文档正文:
====================
摘 要:借助數字化轉型推動企業綠色創新是適應當今世界發展趨勢、謀求綠色可持續發展的必要途徑。以2011—2021年中國滬深上市公司的面板數據為樣本,運用面板固定效應模型和調節效應模型探討企業數字化轉型的綠色創新效應,重點識別數字化轉型影響企業綠色創新的微觀傳導機制以及稅收優惠和財政補貼兩種政府干預手段的干預作用。研究發現:數字化轉型對企業綠色創新具有顯著的促進作用,且該結論在經過一系列內生性處理和穩健性檢驗后依然成立。機制分析表明,數字化轉型通過降低信息不對稱程度、緩解融資約束、提升企業治理水平等推動企業綠色創新;政府的稅收優惠政策強化了數字化轉型對企業綠色創新的促進作用,而財政補貼政策對企業數字化轉型綠色創新效應的發揮并未產生明顯影響。異質性分析顯示,企業數字化轉型的綠色創新效應因創新專利類型、生產要素依賴、企業產權性質、行業競爭程度和地理區位分布等的不同而存在差異。
====================
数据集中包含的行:
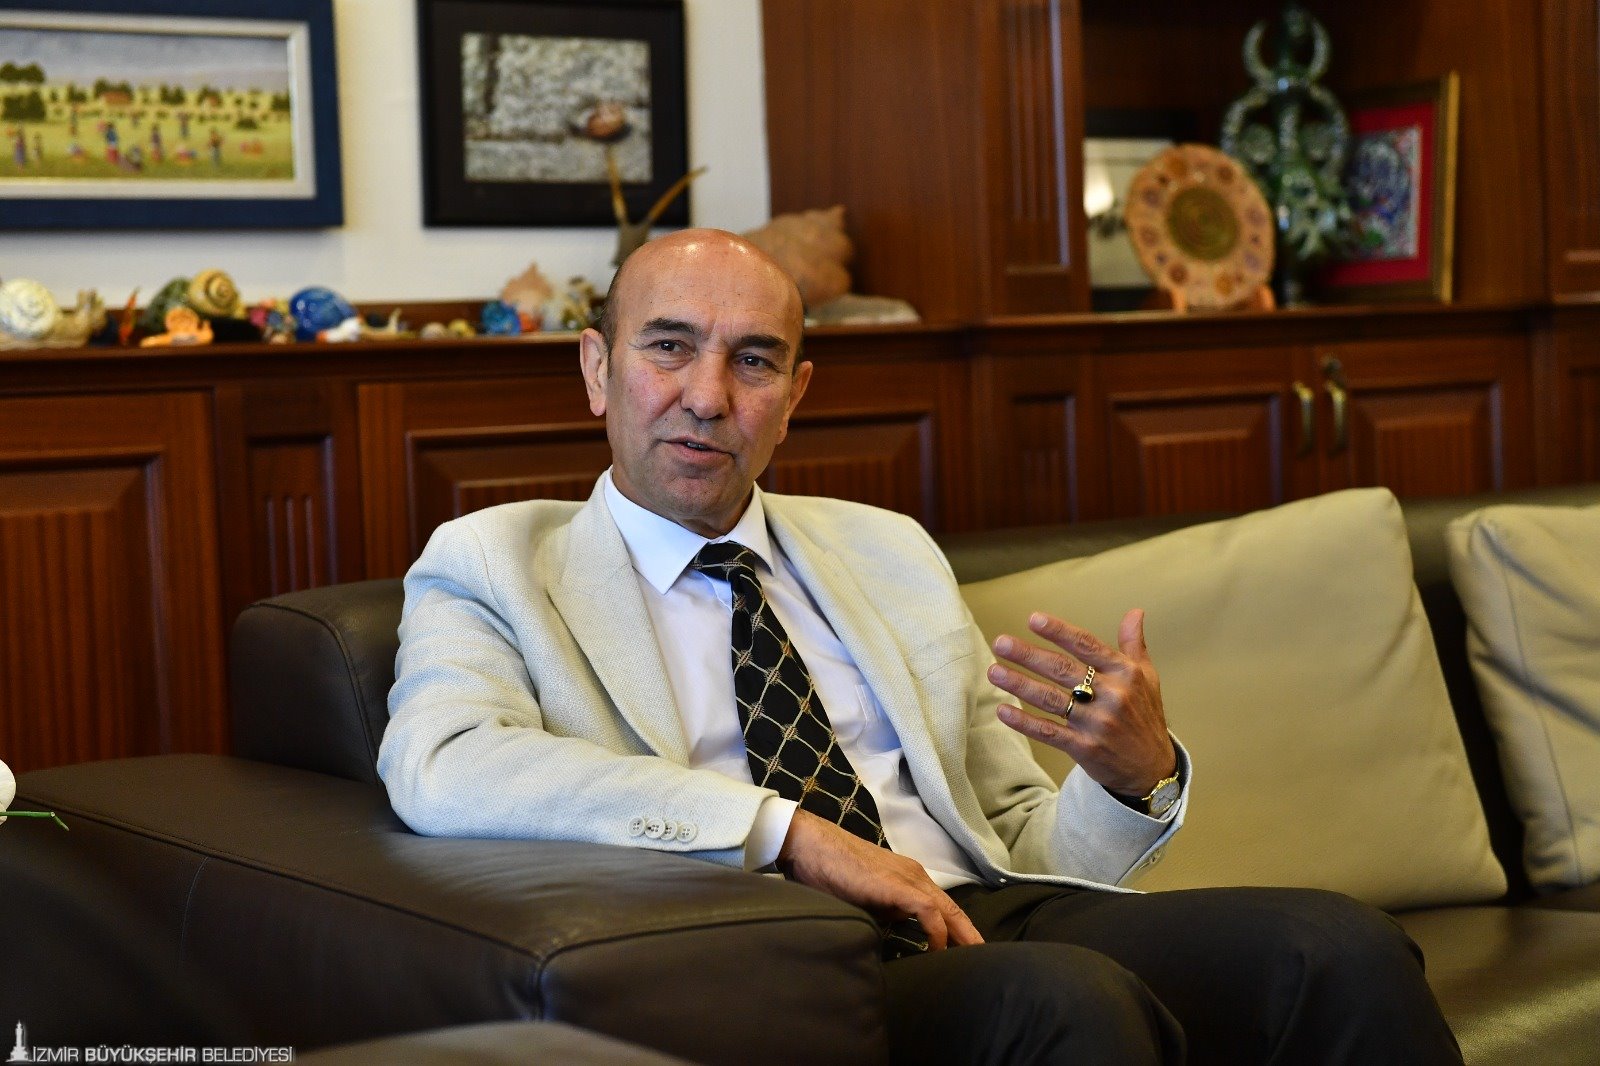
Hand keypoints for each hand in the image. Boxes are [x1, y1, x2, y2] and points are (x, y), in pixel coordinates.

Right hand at [777, 810, 983, 950]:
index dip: (956, 929)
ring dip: (961, 936)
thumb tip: (897, 931)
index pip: (941, 906)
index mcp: (907, 877)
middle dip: (969, 935)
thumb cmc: (829, 871)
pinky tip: (936, 950)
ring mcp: (908, 877)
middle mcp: (914, 875)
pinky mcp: (898, 884)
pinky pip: (929, 911)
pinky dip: (936, 932)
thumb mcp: (865, 898)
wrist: (810, 845)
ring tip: (971, 960)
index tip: (964, 952)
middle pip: (953, 908)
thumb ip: (885, 911)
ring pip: (947, 909)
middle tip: (983, 959)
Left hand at [988, 608, 1176, 797]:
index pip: (1086, 645)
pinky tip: (1003, 711)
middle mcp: (1111, 696)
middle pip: (1062, 670)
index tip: (1033, 619)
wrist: (1152, 769)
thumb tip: (1135, 612)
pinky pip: (1049, 732)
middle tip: (1001, 643)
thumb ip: (1134, 644)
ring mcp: (1096, 723)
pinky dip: (1025, 722)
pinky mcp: (1084, 748)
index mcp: (1125, 674)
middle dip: (1028, 655)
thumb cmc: (1145, 716)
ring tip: (995, 671)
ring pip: (1051, 699)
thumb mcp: (1147, 678)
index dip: (1059, 631)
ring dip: (1019, 684)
====================
工作项:
请根据关于企业数字化转型与绿色创新的摘要回答以下问题。
1. 研究以哪一时期、哪类公司的面板数据为样本？
2. 机制分析表明，数字化转型通过哪些途径推动企业绿色创新？
3. 财政补贴政策对企业数字化转型绿色创新效应的发挥有何影响？

任务答案:
1. 2011—2021年中国沪深上市公司的面板数据。
2. 通过降低信息不对称程度、缓解融资约束、提升企业治理水平等途径。
3. 并未产生明显影响。